Nerf models fail in an uncontrolled setup such as a collection of images on the internet. The main reason is Nerf assumes the color intensity of a point is the same from different viewpoints. But in a random collection of images of a scene there are both photometric variations such as illumination and transient objects (e.g. moving pedestrians). These techniques enables Nerf-w to handle appearance change and transient objects while still generating sharp objects. Nerf-w tackles the photometric inconsistencies by learning a per-image embedding and concatenating it to the input of the MLP. Essentially making the color prediction not only view dependent but image dependant as well. To handle transient objects, Nerf-w has another MLP which outputs another set of color and occupancy alongside uncertainty modeled by normal distribution. They estimate the variance of the normal distribution to be both image and view dependant. Therefore, they learn another set of image based embedding vectors. Nerf-w simply adds an L1 regularizer to the transient density to avoid explaining away of static scene with transient parts.

Nerfies @ ICCV 2021 – arXiv

Nerfies uses a deformation field to map into the canonical coordinate of the object and allows for per image appearance change.

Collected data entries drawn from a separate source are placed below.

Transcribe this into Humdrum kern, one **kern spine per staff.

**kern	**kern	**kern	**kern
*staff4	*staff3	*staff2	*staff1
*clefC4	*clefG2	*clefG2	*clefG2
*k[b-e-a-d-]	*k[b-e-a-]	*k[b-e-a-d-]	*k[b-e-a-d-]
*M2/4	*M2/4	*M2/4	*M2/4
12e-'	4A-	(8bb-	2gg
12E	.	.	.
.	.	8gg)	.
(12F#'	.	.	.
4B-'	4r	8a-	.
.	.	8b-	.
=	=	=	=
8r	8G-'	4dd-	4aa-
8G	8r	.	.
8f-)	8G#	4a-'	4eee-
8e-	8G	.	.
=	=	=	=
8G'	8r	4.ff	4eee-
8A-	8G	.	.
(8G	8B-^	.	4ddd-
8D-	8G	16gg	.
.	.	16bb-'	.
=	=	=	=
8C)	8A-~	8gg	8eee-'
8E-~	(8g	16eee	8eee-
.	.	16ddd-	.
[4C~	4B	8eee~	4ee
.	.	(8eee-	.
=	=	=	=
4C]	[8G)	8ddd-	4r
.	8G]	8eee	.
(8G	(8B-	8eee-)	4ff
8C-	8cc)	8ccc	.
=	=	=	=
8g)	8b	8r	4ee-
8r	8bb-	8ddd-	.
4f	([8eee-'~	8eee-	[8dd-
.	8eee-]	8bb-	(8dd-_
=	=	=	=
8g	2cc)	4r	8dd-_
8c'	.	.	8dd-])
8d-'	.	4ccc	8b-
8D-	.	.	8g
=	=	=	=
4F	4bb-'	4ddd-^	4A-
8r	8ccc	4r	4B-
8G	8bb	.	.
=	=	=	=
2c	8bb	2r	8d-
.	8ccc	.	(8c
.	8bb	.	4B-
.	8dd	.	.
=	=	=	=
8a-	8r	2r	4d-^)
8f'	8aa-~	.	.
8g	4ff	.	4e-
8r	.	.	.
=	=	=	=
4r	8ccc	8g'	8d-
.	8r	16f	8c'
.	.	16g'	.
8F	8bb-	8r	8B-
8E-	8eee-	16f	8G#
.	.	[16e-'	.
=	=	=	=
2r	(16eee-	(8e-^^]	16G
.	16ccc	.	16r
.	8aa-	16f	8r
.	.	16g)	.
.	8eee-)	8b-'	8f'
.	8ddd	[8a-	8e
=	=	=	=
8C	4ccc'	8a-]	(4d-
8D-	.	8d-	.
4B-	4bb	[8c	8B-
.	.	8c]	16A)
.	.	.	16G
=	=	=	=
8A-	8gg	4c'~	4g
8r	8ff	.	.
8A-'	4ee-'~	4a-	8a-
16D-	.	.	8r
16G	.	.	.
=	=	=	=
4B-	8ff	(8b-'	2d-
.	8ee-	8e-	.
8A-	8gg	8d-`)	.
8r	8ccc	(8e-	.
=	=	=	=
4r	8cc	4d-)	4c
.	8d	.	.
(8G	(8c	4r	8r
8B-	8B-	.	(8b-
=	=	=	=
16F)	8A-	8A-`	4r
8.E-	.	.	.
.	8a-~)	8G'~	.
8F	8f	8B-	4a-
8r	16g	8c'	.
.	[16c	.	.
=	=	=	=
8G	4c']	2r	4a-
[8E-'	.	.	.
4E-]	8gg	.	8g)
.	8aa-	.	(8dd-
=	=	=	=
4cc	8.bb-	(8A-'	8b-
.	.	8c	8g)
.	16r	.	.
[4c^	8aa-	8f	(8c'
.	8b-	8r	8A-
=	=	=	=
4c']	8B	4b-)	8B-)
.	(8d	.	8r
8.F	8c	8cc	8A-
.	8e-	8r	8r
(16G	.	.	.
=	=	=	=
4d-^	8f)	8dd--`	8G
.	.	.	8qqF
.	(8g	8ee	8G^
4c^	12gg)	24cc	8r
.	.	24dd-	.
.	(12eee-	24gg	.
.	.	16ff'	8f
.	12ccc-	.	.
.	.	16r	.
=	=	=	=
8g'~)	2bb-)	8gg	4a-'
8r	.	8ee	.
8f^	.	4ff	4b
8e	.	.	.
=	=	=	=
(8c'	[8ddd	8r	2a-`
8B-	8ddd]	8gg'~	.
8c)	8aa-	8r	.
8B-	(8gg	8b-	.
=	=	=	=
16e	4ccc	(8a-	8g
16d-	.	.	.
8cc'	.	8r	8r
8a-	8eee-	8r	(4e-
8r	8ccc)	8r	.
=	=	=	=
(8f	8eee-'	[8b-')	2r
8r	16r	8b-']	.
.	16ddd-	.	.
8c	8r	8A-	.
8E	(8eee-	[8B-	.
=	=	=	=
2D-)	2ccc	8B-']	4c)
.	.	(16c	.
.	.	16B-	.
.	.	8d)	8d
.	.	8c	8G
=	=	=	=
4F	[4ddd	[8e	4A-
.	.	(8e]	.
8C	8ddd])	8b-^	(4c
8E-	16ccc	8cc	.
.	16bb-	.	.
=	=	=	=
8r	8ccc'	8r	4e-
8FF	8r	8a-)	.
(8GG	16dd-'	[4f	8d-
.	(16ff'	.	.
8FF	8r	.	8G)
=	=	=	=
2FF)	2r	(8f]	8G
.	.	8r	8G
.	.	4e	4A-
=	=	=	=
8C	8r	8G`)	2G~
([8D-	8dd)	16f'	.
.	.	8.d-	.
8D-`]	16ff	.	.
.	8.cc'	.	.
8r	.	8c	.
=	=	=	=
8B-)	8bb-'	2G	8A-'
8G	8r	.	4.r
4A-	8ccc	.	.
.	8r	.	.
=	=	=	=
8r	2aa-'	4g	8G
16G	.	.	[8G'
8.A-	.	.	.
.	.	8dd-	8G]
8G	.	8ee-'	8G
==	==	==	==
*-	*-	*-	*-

Given that Nerf only works in static and controlled setup, what happens if the object of interest is deformable? Nerf fails since the color to 3D point assignment varies between images. Nerfies models the deformability of an object explicity by learning a warp field. A per image embedding is used to SE(3) transform points from that image coordinate frame into the canonical coordinate frame. The warping field introduces many ambiguities in the optimization. Nerfies incorporates and elasticity regularizer which forces the singular values of the Jacobian of the deformation to be close to identity. Also, SE(3) assumes rigidity which does not hold in all situations therefore rather than L2 optimization, they use a Geman-McLure robust loss function on the singular values of the Jacobian. Also assuming access to a set of fixed background points they add background regularization. They also incorporate bundle adjustment techniques and clamp the trainable frequencies with a schedule during training similar to BaRF. The results show that BG modelling and SE(3) enforcement are the most impactful adjustments while all the design decisions having impact in some situations.

HyperNeRF @ SIGGRAPH Asia 2021 – arXiv

HyperNerf slices a hyperspace using deformation and ambient fields rather than a 3D space. Also, using an appearance embedding Hypernerf accommodates per image appearance change.

If the object of interest moves, nerf fails to align the rays, points, and pixels and the optimization fails. In this work they tackle the challenge of non-rigid topologically changing objects. HyperNerf models a hyperspace of the 3D volume. Each image has an associated trainable warping embedding. They model a deformation field with an MLP and the ambient changes with another MLP. Therefore mapping the original 3D point into a canonical hyperspace. The deformed point and the ambient slice are positionally encoded and passed through the NeRF MLP and optimized with volume rendering. At inference they can both change appearance by moving in the topography plane and in the spatial plane.